In assessing whether or not the applicants possessed the necessary interest required in order to commence the court proceedings, the Court embraced the conclusions of previous decisions which confirm the ground rules that any person instituting a court case must have what is known as ‘juridical interest’. Indeed, the court proceeded to repeat the essential requisites regarding juridical interest, these being:
- For such an interest to be considered as being of a juridical nature, it must be capable of leading to a useful result and advantage for the person who wants to exercise the right being claimed in court, and that if the action cannot lead to producing such a result for the applicant, then the applicant would be deemed to lack the required juridical interest;
- That the applicant’s juridical interest must perforce subsist throughout the entire court case, since without it, the case against the defendant cannot subsist;
- That, in order to qualify as being juridical, the interest does not necessarily have to be one which is quantified in a certain sum of money or value; it may also exist where it aims to protect or give recognition to a moral or a subjective right, provided that the right invoked is not hypothetical.

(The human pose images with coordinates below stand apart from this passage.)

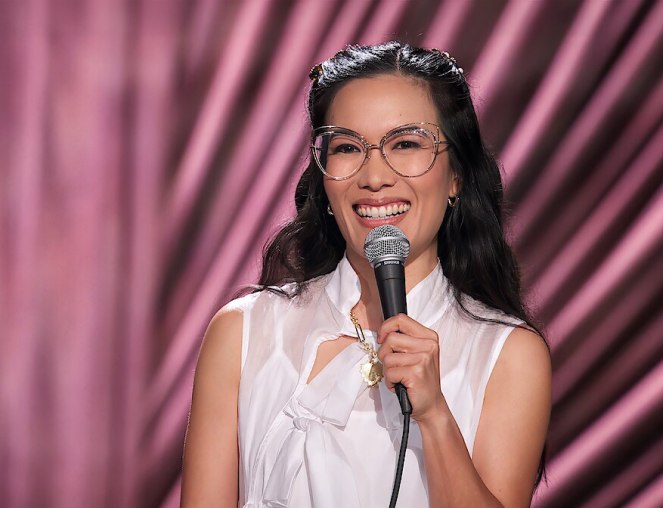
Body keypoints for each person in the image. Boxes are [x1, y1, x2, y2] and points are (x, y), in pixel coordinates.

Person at [181, 41, 551, 507]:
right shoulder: (244, 332)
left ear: (456, 176)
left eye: (406, 144)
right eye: (348, 147)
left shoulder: (507, 354)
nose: (374, 176)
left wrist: (435, 416)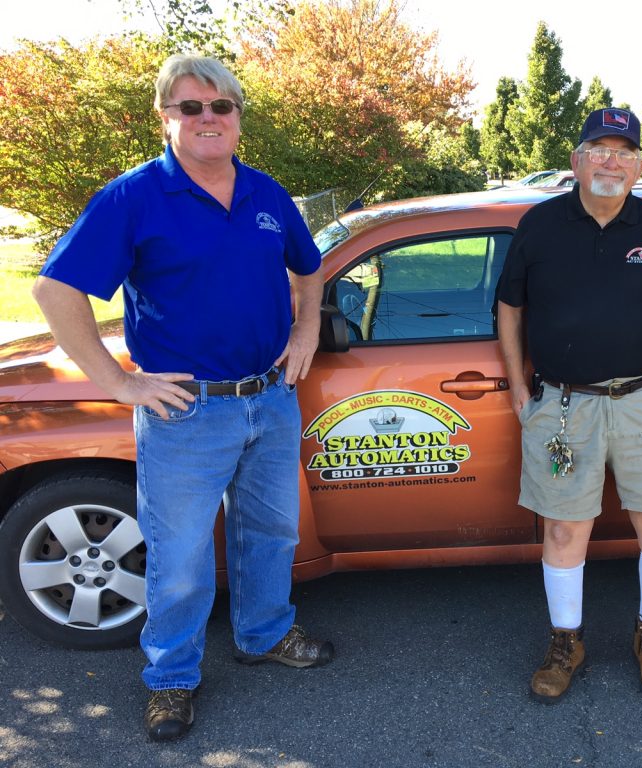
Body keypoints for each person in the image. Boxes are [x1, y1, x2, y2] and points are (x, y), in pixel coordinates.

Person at [32, 54, 331, 742]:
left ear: (237, 119)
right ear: (165, 115)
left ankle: (263, 635)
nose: (207, 119)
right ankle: (171, 679)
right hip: (185, 412)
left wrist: (307, 326)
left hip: (269, 397)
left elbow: (309, 268)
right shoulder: (134, 197)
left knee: (271, 535)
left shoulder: (265, 193)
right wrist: (119, 382)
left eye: (220, 107)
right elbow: (55, 289)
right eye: (190, 107)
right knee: (182, 557)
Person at [496, 108, 642, 702]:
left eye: (623, 152)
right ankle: (568, 642)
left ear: (638, 167)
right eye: (599, 149)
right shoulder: (538, 225)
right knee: (564, 530)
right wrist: (517, 387)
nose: (611, 160)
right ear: (577, 161)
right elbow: (509, 308)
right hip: (564, 404)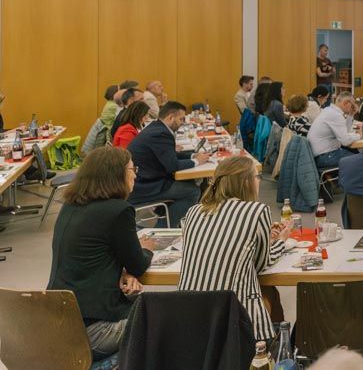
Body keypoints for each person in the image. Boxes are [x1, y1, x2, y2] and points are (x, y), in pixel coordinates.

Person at [48, 147, 156, 360]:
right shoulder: (118, 211)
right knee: (164, 319)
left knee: (147, 304)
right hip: (93, 331)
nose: (135, 173)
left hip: (59, 322)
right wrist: (146, 248)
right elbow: (138, 265)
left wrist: (122, 268)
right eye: (131, 169)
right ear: (115, 174)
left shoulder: (70, 205)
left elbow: (93, 254)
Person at [178, 155, 290, 342]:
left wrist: (258, 238)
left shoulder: (194, 211)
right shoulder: (257, 211)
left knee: (269, 294)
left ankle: (276, 344)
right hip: (230, 314)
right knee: (269, 291)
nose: (259, 181)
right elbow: (262, 264)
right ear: (246, 182)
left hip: (188, 316)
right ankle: (277, 347)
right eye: (257, 177)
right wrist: (281, 241)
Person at [128, 101, 208, 226]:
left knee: (189, 182)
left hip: (147, 179)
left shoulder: (157, 127)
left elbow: (169, 155)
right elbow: (172, 166)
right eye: (181, 119)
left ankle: (166, 214)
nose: (182, 123)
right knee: (193, 191)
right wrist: (197, 161)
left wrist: (193, 155)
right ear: (171, 117)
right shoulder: (160, 133)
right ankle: (164, 227)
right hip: (144, 186)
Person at [308, 92, 361, 170]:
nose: (353, 108)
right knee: (362, 160)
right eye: (352, 105)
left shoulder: (329, 110)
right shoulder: (335, 115)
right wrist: (360, 135)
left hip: (321, 154)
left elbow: (345, 132)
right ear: (346, 103)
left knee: (356, 154)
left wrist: (351, 115)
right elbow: (345, 141)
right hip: (325, 156)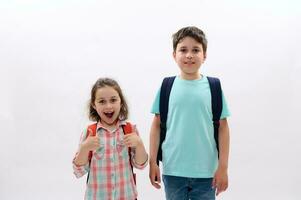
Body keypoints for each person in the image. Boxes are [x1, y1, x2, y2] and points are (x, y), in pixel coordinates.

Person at [149, 26, 230, 200]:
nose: (189, 55)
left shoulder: (214, 87)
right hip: (173, 170)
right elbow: (156, 125)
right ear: (174, 55)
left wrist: (223, 167)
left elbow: (223, 127)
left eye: (196, 50)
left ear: (205, 55)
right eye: (183, 50)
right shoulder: (167, 86)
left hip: (207, 172)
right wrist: (152, 162)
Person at [73, 78, 148, 200]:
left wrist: (139, 144)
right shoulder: (90, 132)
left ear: (121, 102)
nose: (108, 106)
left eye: (113, 100)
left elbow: (141, 165)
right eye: (102, 101)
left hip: (127, 196)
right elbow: (78, 171)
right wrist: (84, 148)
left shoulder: (130, 129)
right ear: (94, 104)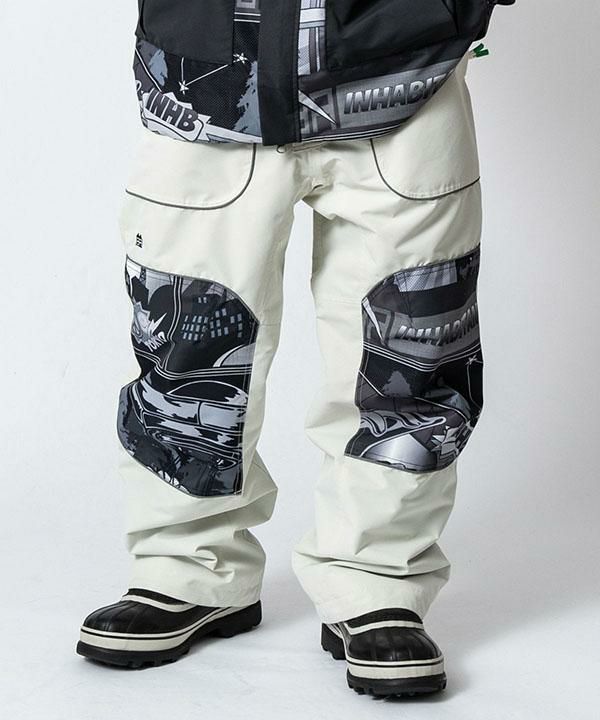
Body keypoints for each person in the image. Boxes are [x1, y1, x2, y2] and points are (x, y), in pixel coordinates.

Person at [76, 0, 514, 697]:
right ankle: (188, 569)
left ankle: (378, 581)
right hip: (202, 74)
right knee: (184, 344)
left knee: (411, 353)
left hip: (405, 66)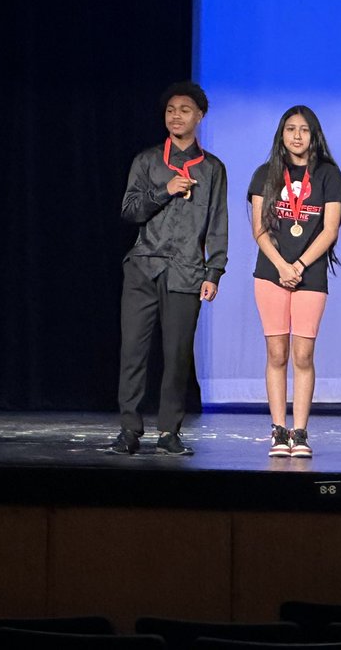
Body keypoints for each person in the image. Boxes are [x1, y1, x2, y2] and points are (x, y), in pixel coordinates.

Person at [111, 82, 227, 456]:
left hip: (187, 271)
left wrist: (214, 272)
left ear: (200, 116)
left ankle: (168, 432)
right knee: (133, 351)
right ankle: (129, 429)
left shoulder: (212, 169)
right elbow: (129, 210)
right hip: (144, 267)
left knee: (177, 354)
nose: (176, 116)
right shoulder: (148, 161)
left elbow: (217, 222)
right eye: (170, 110)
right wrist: (166, 190)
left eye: (185, 110)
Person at [247, 106, 341, 459]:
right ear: (282, 134)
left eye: (304, 129)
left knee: (303, 355)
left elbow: (330, 230)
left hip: (311, 275)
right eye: (291, 129)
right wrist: (281, 265)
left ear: (313, 134)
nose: (297, 136)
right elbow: (259, 229)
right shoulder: (265, 174)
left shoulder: (328, 176)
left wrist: (300, 264)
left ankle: (300, 431)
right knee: (277, 353)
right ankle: (278, 429)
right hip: (271, 273)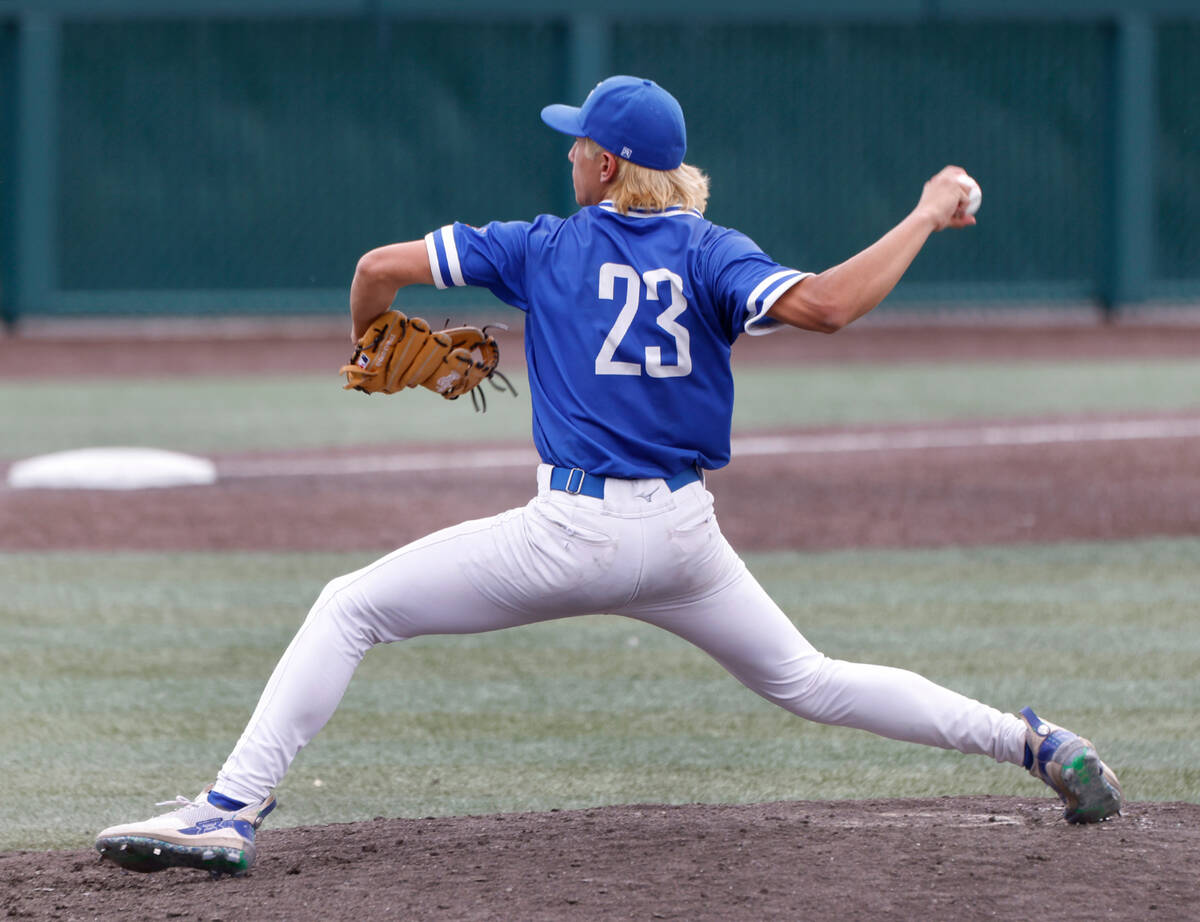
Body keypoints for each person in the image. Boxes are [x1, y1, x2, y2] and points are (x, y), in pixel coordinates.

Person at [95, 75, 1122, 876]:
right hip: (683, 540)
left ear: (608, 164)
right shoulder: (715, 251)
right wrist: (926, 211)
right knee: (812, 680)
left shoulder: (542, 246)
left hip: (572, 535)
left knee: (350, 607)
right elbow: (825, 307)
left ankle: (227, 812)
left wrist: (376, 346)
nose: (572, 150)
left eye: (581, 139)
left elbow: (375, 267)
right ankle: (1033, 743)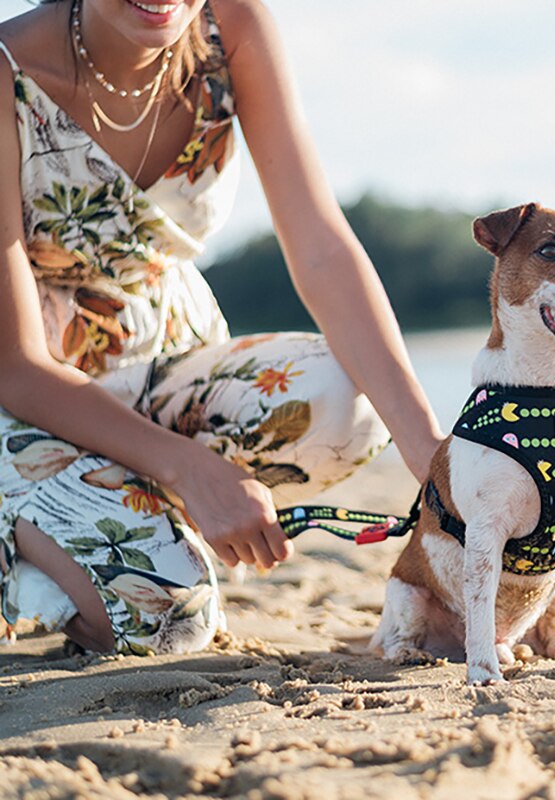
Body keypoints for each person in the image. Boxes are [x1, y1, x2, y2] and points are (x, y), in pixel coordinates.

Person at [0, 0, 442, 656]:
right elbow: (17, 368)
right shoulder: (9, 70)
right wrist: (190, 470)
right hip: (30, 403)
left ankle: (137, 513)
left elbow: (319, 248)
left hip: (166, 361)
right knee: (172, 617)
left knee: (352, 406)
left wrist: (434, 460)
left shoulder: (231, 27)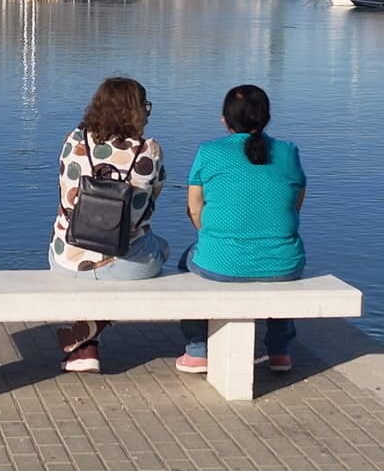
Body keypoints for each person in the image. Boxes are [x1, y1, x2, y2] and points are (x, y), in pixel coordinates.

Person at [177, 84, 306, 374]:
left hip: (220, 262)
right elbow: (294, 203)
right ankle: (280, 351)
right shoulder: (288, 152)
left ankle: (197, 350)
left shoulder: (208, 151)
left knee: (187, 261)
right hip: (284, 262)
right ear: (266, 117)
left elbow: (194, 208)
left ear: (224, 120)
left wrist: (211, 237)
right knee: (279, 268)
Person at [49, 76, 169, 373]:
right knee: (161, 248)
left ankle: (86, 347)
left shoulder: (73, 141)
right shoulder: (148, 151)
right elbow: (150, 204)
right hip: (124, 262)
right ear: (137, 111)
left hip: (67, 258)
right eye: (146, 107)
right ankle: (91, 328)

The applicants maintained that their claims were pre-existent to the buyout order given on the 31st of January 2017 and that the applicant was entitled to receive his share of the dividend given to Regent’s shareholders on the 18th of May 2017, since they were still a shareholder as at that date.
The Court disagreed with this assertion, categorically stating that the decision of the 31st of January 2017 effectively brought an end to the applicants’ right to participate as a shareholder of Regent, for the reason that the transfer of the applicant’s shares in Regent commenced when the order for the applicants to sell their shares in Regent to the other shareholders was given on the 31st of January 2017.
Furthermore, the Court also categorically stated that in view of the buyout order of the 31st of January 2017, the applicants ceased to have the juridical interest necessary to invoke further proceedings in terms of Article 402 of the Companies Act.
The Court held that were it the case that the applicants believed that they had a basis to contest the buyout order given on the 31st of January 2017, then they should have taken such action. Indeed, the court made reference to the decisions given in the cases Jonathan Shaw et pro et noe vs. David Alan Shaw et. and Suzanne Busuttil et vs. Francis Busuttil & Sons Ltd. et. These decisions established that an appeal cannot be entered in respect of a decision given by the Court regarding actions brought under Article 402 of the Companies Act. The Court also pointed out that these two decisions set the ground rules and that decisions given by the Court regarding actions brought under Article 402 of the Companies Act, may only be reviewed by means of a fresh lawsuit. Indeed, albeit in separate proceedings which are still subject to appeal, it has also been established that in conducting such a review, the reviewing court will only give a judgement (from which an appeal can be entered) providing a remedy if it results that:
- the principles of natural justice were not adhered to;
- there was a breach of any provision of law in the award of the decision;
- where the judge acted ultra or extra petita.
Thus, the Court upheld the preliminary pleas raised by the defendants that the applicants lacked the juridical interest to prosecute an action under Article 402 of the Companies Act and accordingly, rejected the applicant’s claims.
Noticeably, this case was the first time that the Courts established that a shareholder cannot bring an action under Article 402 claiming unfairly prejudicial conduct within a company once the Court has already issued a buyout order, ordering the applicants to transfer their shares in the company to other shareholders.